Die älteste unter den aus Holz geschnitzten Marienskulpturen ist die aus Zülpich geborgte „Hovener Madonna“ (um 1170/80). Majestätisch sitzt die kostbar gekleidete Himmelskönigin auf ihrem Thronstuhl, das uns segnende, mit Krone und Zepter als Weltenrichter gekennzeichnete Jesuskind auf dem Schoß. Der Anflug eines Lächelns umspielt die Mundwinkel der Muttergottes. Bei den jüngeren Madonnenfiguren ist das Lächeln weit stärker ausgeprägt und gilt als typisch kölnisch.

Prachtvoll vertreten ist die Glasmalerei. Zu den Höhepunkten gehört die aus dem Kölner Dom stammende „Geburt Christi“ des Älteren Bibelfensters (um 1250/60).
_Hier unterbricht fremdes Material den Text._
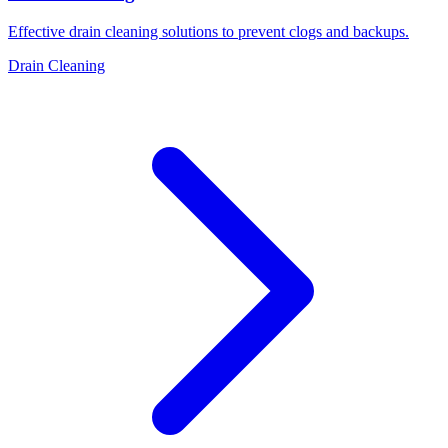
Effective drain cleaning solutions to prevent clogs and backups.
Drain Cleaning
In der farbenfrohen Szene weist Maria zum in der Krippe liegenden Wickelkind, auf das der links am Fußende postierte Josef einen wachsamen Blick wirft. Besinnlich neigt der Ochse seinen Kopf zum Jesusknaben, während der Esel sein zum „Iah“ geöffnetes Maul gen Himmel reckt.

Die Kölner Tafelmalerei hatte im 15. Jahrhundert ihre größte Blüte. Deren prominenteste Vertreter sind der Veronikameister und Stefan Lochner. Das namengebende Hauptwerk des Veronikameisters ist aus London angereist: die „Hl. Veronika mit dem Schweißtuch“ (um 1420). Vor goldenem Grund hält die lieblich dreinschauende Heilige das ausgebreitete Tuch in die Höhe.

Der Legende zufolge hatte Veronika Jesus um sein Bildnis gebeten, das er ihr mit seinem Gesichtsabdruck auf ihrem Schweißtuch überließ.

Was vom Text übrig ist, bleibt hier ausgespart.